→ Exercise requirements: Copy out every line of the material below unchanged, omitting the pictures.

→ Dataset records:
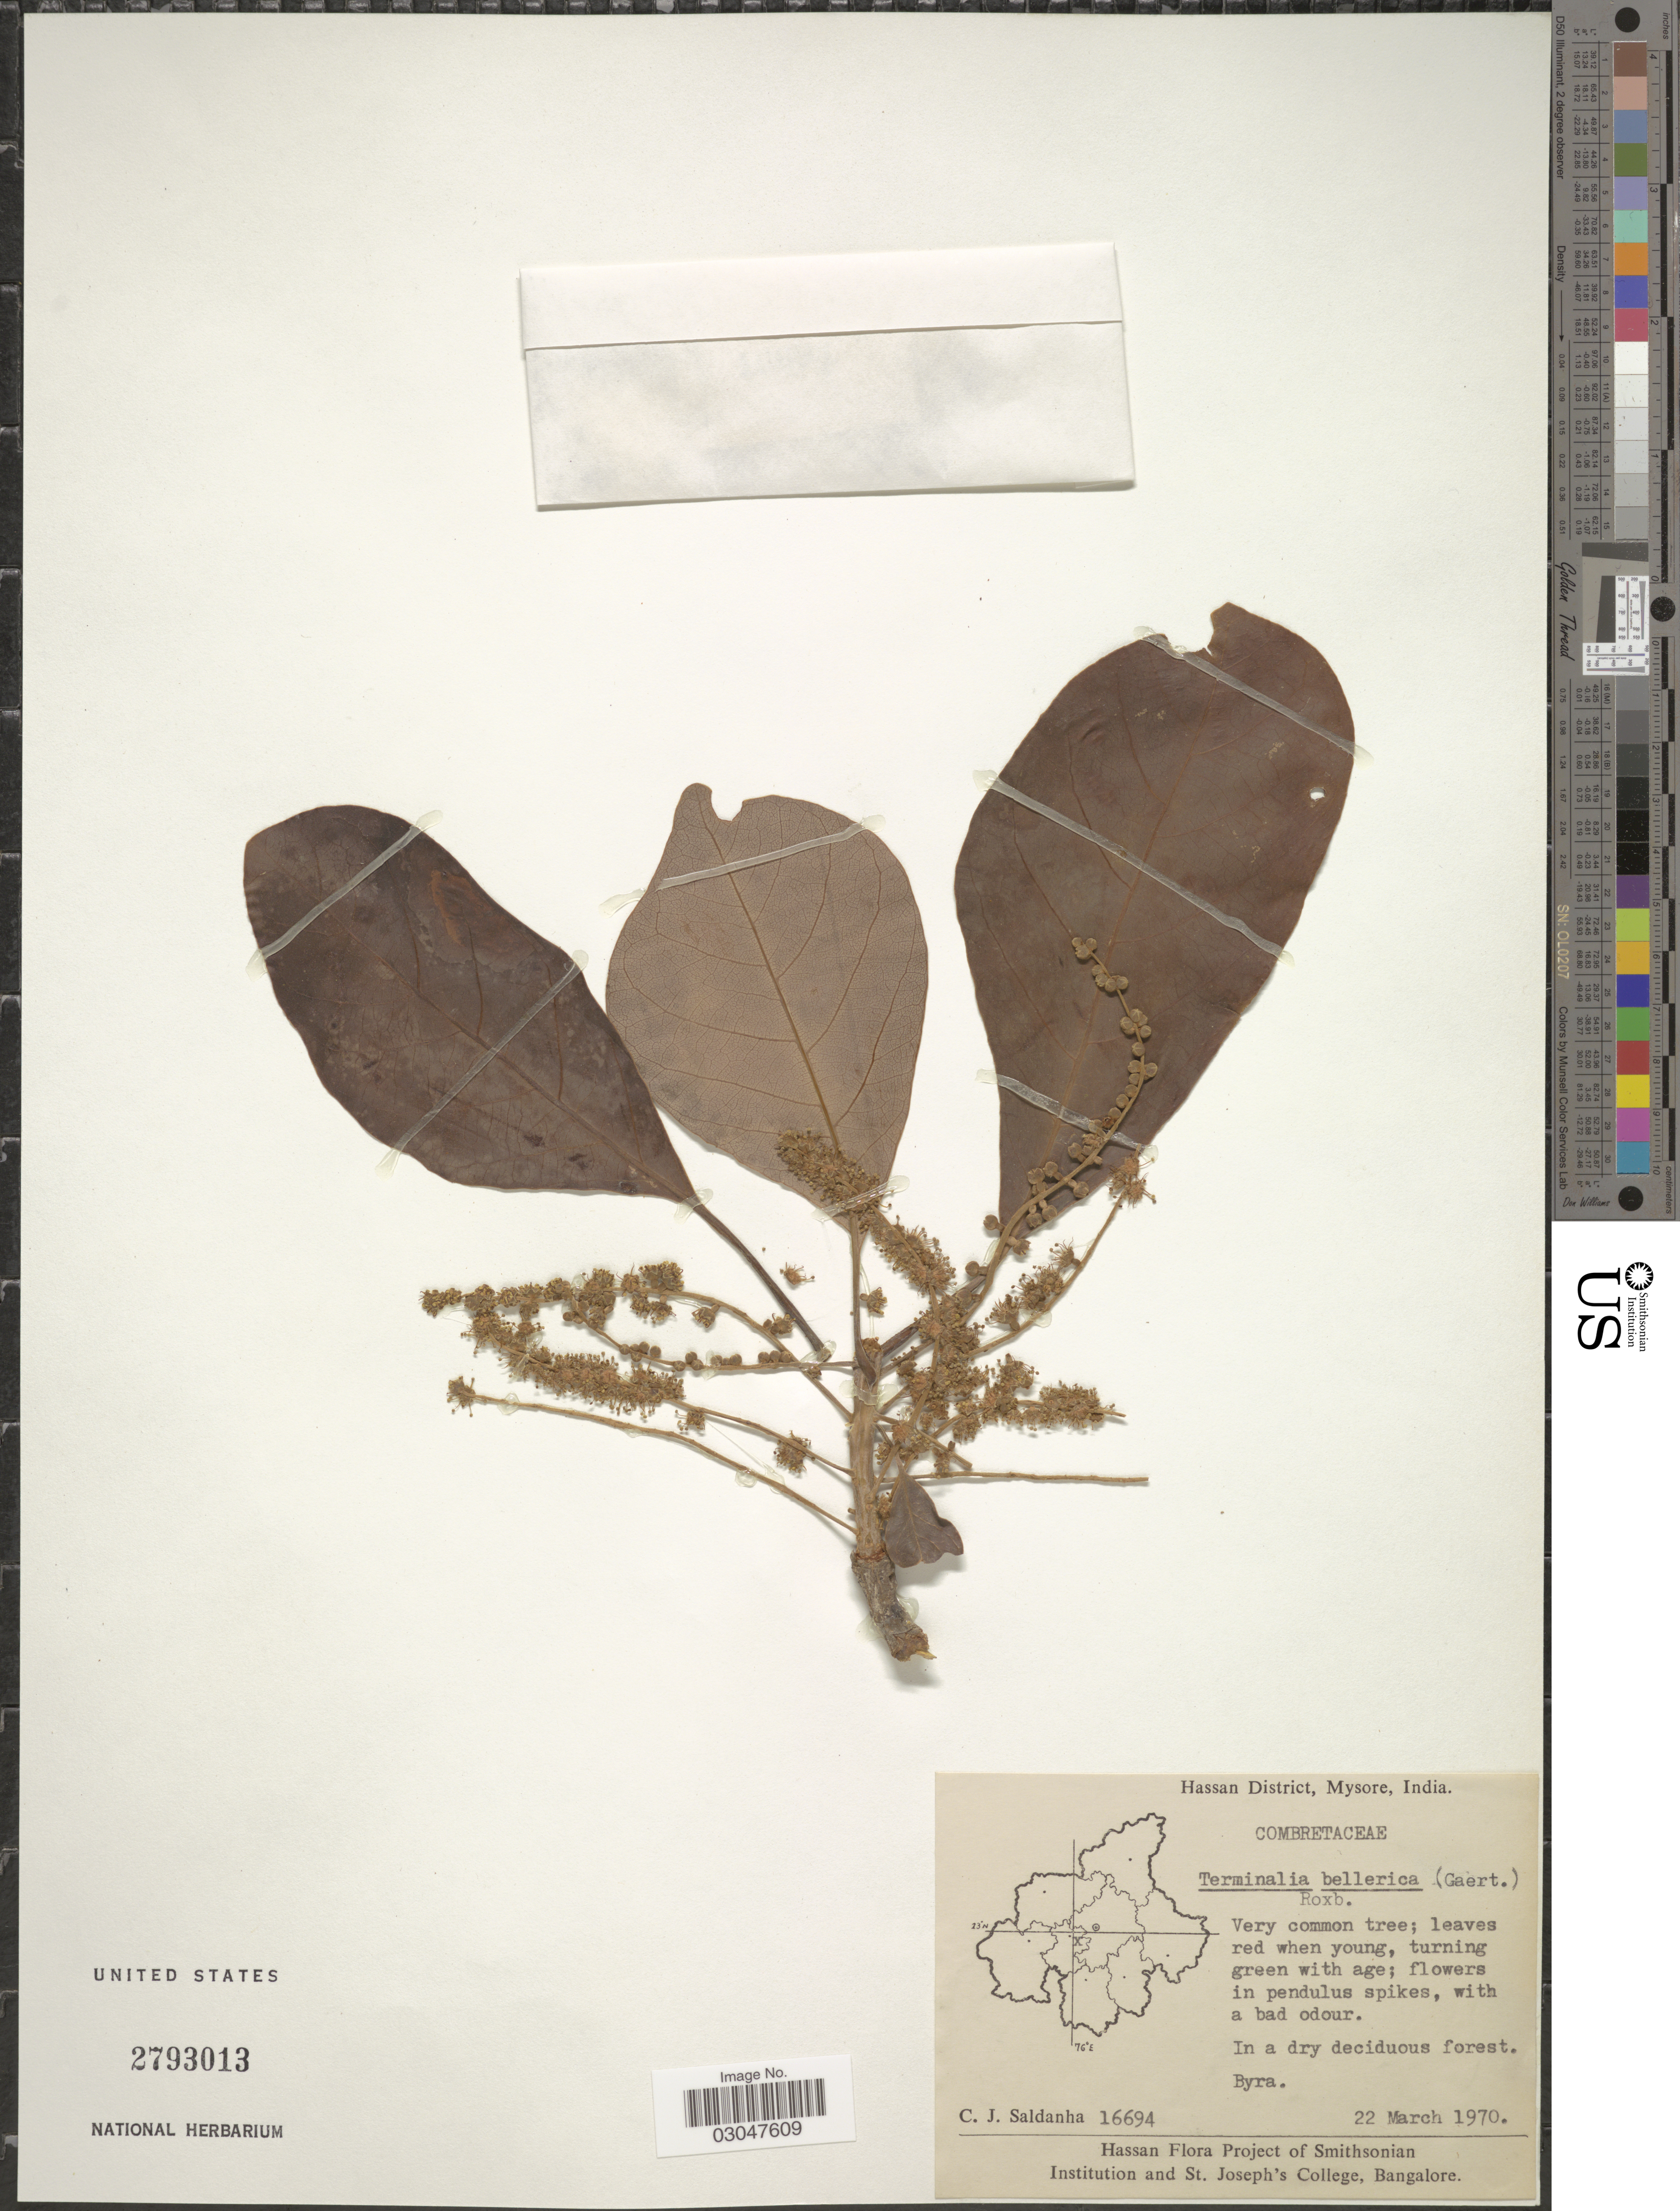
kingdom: Plantae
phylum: Tracheophyta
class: Magnoliopsida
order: Myrtales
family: Combretaceae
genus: Terminalia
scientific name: Terminalia bellirica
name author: (Gaertn.) Roxb.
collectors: C. J. Saldanha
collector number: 16694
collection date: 1970-03-22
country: India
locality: Hassan District, Mysore. Byra.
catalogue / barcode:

→ Output for this task:
kingdom: Plantae
phylum: Tracheophyta
class: Magnoliopsida
order: Myrtales
family: Combretaceae
genus: Terminalia
scientific name: Terminalia bellirica
name author: (Gaertn.) Roxb.
collectors: C. J. Saldanha
collector number: 16694
collection date: 1970-03-22
country: India
locality: Hassan District, Mysore. Byra.
catalogue / barcode:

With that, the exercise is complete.